Macroecology and biogeography: effects of changing climates on biodiversity

Spatial explicit biogeographic scenarios across scales and times

These projects explore the effects of climate fluctuations on the distribution, ecological niche, and evolutionary history of organisms, mainly using various types of species distribution models (correlative, mechanistic, hybrid) and molecular analyses. Models are created that project the potential distribution of species under current, historical (e.g. Last Glacial Maximum, Mid-Holocene) and future climate scenarios (IPCC/SSP). We quantify how and where anthropogenic climate and land-use change may pose a significant threat, and if it leads to a reduction or displacement of suitable habitats or to fragmentation.

What can we learn about the adaptability of species?

The research line also investigates the dynamics and evolutionary capacities of species in terms of thier ecological niches. Especially in invasive species, an expansion of their realised climatic niche in their native range is frequently observed within an invaisve range, indicating on one hand an increased risk of invasion but also providing valuable insights into niche dynamics. On the other hand, the environmental niches of endemic species occupying rather small ranges tend to show rather patterns of niche conservatism accompanied by high degrees of specialisation. This may make them more susceptible to climate and land-use change. The projects within this research line investigate causal mechanisms behing these contrasting niche structures to derive general ecological, evolutionary and biogeographic mechanisms.

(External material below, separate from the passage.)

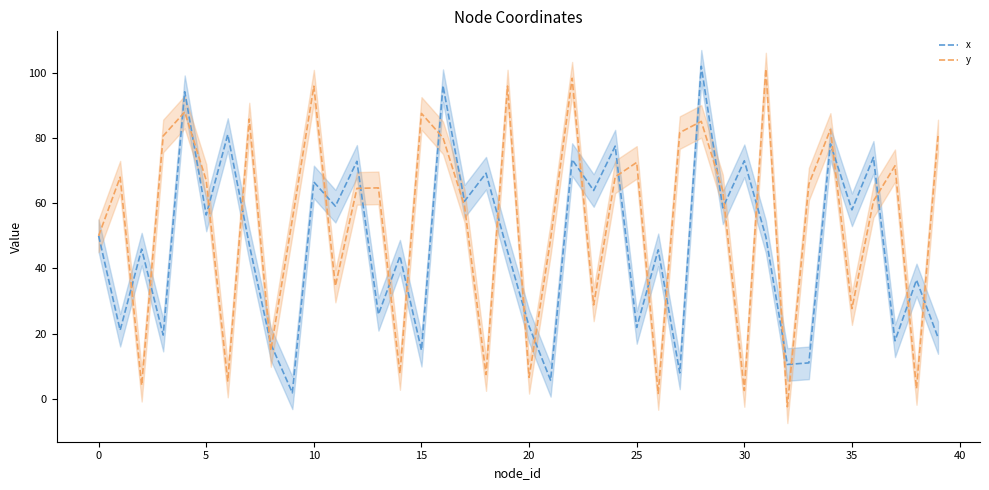

What is the label of the 35th point from the left?

34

Tracking historical changes

The theoretical foundation and developed methods within our project allow various applications in e.g. biogeography and conservation science. Phylogeographic studies for example show that Quaternary climate fluctuations have shaped today's spatial genetic structure of taxa, often through refuge areas at lower latitudes, subsequent expansion and recolonisation. Here, the integration of genetic and ecological data is crucial to identify historical migration routes and to detect potential stable future refuges in need of increased natrue conservation efforts. The same is true when developing potential future scenarios for conservation planning, accounting for climate change and land-use change scenarios.